__Your task__
Examine the records below and count how many lines contain the string "predecir". Give only the number.

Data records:
......
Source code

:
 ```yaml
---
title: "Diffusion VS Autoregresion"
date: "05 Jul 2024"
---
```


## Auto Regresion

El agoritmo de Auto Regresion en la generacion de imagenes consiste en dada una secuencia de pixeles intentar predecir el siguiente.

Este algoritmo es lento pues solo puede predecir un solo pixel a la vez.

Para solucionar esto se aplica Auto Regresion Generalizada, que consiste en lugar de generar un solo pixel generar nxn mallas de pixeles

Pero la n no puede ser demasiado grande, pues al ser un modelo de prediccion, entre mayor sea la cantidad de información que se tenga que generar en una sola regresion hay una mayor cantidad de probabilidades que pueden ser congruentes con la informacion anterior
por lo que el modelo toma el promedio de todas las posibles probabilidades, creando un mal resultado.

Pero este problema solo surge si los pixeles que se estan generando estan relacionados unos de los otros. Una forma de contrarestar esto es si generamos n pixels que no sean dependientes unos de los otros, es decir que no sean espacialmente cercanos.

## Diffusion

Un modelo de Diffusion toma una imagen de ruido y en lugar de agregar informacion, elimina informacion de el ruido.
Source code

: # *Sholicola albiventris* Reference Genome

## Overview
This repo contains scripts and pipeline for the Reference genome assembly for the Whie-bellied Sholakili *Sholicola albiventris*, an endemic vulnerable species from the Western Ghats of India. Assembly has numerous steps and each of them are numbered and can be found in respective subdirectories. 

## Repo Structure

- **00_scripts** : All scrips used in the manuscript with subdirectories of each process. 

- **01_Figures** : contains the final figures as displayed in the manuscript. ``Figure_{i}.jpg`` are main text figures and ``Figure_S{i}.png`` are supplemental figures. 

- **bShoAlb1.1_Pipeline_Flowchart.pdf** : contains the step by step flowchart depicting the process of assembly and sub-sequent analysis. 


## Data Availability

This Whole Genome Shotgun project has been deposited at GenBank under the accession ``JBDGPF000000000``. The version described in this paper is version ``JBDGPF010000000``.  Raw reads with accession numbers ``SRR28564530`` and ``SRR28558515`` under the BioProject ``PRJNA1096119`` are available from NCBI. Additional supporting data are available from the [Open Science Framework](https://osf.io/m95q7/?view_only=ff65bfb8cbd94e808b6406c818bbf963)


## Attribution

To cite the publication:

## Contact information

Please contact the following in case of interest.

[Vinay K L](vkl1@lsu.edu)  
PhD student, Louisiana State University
......
__Result of the exercise__
2